===== Input material =====

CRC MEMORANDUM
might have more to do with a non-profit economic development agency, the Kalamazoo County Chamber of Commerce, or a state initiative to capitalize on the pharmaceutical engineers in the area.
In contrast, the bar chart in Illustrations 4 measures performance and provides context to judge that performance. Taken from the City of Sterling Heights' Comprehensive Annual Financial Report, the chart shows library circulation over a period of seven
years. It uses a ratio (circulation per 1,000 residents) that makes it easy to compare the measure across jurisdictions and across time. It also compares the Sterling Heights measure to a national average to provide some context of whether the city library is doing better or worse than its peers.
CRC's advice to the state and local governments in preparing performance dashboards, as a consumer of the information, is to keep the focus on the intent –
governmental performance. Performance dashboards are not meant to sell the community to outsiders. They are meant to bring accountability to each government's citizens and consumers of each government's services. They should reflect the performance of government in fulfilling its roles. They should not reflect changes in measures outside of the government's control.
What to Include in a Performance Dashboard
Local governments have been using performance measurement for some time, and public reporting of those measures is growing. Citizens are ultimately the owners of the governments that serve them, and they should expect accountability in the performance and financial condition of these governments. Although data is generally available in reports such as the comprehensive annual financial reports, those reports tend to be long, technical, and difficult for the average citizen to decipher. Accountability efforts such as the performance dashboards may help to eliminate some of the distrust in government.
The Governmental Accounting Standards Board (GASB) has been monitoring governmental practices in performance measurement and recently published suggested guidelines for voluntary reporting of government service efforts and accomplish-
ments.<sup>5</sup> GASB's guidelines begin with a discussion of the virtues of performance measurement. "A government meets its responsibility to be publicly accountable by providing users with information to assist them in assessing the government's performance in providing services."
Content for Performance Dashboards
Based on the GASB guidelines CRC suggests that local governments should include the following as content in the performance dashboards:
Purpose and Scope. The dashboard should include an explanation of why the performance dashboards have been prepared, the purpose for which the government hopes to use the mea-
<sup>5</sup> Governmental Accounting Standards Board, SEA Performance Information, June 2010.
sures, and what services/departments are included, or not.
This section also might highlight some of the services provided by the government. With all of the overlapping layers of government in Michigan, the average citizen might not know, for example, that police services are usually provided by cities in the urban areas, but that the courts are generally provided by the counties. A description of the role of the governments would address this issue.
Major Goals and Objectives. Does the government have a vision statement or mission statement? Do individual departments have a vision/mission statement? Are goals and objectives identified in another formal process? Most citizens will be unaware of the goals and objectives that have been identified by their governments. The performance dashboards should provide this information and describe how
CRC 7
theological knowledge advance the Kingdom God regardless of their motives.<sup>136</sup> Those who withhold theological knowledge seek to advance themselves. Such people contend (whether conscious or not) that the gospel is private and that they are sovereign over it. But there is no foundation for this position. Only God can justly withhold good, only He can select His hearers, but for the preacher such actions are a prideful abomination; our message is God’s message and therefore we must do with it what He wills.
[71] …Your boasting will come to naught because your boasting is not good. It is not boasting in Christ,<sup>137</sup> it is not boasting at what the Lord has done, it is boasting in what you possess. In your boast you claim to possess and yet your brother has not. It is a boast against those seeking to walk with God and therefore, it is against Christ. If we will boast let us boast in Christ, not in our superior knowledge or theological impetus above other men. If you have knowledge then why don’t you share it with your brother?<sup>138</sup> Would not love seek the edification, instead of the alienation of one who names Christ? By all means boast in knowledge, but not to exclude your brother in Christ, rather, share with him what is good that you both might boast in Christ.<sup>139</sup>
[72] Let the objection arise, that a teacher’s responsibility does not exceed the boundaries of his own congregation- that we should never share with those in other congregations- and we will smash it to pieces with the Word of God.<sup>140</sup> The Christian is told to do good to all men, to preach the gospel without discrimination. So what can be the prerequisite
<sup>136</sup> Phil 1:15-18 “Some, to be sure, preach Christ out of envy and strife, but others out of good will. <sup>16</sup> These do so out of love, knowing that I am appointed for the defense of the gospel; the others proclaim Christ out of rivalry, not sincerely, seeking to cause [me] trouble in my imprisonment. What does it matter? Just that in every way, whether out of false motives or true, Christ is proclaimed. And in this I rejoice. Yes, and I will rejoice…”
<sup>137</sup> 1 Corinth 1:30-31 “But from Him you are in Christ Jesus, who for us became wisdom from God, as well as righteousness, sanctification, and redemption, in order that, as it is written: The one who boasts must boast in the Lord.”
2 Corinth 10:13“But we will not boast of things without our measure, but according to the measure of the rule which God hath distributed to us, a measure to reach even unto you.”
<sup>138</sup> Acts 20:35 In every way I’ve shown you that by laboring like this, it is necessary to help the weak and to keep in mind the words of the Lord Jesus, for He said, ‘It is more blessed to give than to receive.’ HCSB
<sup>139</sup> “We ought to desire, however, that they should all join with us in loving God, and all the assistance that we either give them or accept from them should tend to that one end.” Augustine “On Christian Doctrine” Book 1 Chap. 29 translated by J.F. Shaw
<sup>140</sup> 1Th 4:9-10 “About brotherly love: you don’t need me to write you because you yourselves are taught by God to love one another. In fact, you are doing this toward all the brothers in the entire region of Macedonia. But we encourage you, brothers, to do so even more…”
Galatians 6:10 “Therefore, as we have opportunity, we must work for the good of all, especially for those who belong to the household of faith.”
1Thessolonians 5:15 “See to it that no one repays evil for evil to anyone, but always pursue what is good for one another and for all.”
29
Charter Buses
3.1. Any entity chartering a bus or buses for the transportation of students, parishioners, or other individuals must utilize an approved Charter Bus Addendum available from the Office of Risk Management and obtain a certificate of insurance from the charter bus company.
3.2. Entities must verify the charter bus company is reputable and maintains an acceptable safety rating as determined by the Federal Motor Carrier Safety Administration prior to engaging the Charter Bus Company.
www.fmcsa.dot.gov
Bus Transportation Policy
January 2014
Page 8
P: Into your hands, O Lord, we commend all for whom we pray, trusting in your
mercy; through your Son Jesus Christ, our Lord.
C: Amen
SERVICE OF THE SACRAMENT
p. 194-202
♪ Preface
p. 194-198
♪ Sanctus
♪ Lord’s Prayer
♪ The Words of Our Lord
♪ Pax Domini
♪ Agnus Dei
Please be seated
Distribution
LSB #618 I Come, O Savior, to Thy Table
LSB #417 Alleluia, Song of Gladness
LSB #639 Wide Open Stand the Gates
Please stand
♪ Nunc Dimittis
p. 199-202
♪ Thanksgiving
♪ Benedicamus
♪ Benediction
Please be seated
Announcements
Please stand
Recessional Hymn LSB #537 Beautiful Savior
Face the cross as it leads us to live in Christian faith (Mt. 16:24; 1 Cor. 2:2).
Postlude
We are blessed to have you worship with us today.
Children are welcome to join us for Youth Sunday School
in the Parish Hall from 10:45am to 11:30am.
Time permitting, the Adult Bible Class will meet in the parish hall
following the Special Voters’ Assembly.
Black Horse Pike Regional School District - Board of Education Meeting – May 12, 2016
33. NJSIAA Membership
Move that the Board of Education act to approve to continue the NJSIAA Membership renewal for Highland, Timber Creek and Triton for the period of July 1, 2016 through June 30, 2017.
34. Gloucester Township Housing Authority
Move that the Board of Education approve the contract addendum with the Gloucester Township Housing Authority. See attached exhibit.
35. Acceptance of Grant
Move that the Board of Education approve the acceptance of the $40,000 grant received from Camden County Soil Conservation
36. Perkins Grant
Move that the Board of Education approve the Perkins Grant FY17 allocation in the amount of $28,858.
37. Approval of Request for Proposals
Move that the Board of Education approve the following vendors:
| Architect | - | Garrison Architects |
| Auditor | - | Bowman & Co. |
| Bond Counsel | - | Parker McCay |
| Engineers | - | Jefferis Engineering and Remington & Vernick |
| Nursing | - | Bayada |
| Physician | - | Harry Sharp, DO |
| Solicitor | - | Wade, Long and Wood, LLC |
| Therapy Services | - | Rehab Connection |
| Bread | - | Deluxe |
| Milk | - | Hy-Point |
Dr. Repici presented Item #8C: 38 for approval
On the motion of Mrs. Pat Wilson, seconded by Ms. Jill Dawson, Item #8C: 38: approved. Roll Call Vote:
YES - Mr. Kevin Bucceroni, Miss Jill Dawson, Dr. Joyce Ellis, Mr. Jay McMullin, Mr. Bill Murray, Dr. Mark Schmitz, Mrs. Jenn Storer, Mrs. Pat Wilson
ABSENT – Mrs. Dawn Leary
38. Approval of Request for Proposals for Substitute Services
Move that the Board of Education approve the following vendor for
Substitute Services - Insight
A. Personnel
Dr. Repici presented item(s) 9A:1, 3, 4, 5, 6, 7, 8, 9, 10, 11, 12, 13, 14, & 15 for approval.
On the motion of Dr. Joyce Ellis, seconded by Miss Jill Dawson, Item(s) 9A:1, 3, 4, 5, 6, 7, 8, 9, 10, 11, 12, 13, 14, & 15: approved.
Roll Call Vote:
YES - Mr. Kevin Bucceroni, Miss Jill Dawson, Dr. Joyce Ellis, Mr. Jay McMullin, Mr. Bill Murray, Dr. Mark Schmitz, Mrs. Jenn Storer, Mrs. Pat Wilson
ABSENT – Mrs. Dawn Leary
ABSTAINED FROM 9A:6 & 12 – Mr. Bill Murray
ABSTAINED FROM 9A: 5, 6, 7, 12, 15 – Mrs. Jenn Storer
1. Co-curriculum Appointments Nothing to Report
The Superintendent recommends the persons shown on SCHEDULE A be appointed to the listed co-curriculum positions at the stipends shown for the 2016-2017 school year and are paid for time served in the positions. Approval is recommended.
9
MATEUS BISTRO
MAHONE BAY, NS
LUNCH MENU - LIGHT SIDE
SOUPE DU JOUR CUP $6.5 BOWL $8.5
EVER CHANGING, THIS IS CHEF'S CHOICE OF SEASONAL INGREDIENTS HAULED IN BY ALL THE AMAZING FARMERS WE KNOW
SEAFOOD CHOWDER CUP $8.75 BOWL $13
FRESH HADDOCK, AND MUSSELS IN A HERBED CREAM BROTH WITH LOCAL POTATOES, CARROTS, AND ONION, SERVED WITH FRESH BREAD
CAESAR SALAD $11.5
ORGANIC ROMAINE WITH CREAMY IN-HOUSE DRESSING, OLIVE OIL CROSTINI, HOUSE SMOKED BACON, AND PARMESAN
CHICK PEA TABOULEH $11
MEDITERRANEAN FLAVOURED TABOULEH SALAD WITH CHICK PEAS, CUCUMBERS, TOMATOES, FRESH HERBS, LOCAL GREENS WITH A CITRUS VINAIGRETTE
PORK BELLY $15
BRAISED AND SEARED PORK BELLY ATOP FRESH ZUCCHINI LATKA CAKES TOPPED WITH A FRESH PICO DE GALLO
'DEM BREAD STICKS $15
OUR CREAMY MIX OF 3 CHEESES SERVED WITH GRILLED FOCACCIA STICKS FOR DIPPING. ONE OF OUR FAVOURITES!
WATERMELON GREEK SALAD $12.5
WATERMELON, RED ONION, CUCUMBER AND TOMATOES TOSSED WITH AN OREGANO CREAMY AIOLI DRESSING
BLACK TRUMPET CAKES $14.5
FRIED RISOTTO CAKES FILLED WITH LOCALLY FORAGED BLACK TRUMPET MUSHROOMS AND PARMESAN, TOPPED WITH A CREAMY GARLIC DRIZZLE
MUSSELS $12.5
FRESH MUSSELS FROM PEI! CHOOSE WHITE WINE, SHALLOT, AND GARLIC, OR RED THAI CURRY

=====

▶ _Exercise requirements_:
Here the job is to set down exactly the lines of the material above that fall between the one with "This section also" and the one with "theological knowledge advance", inclusive, and nothing beyond them.

▶ _Result of this task_:
This section also might highlight some of the services provided by the government. With all of the overlapping layers of government in Michigan, the average citizen might not know, for example, that police services are usually provided by cities in the urban areas, but that the courts are generally provided by the counties. A description of the role of the governments would address this issue.
Major Goals and Objectives. Does the government have a vision statement or mission statement? Do individual departments have a vision/mission statement? Are goals and objectives identified in another formal process? Most citizens will be unaware of the goals and objectives that have been identified by their governments. The performance dashboards should provide this information and describe how
CRC 7
theological knowledge advance the Kingdom God regardless of their motives.<sup>136</sup> Those who withhold theological knowledge seek to advance themselves. Such people contend (whether conscious or not) that the gospel is private and that they are sovereign over it. But there is no foundation for this position. Only God can justly withhold good, only He can select His hearers, but for the preacher such actions are a prideful abomination; our message is God’s message and therefore we must do with it what He wills.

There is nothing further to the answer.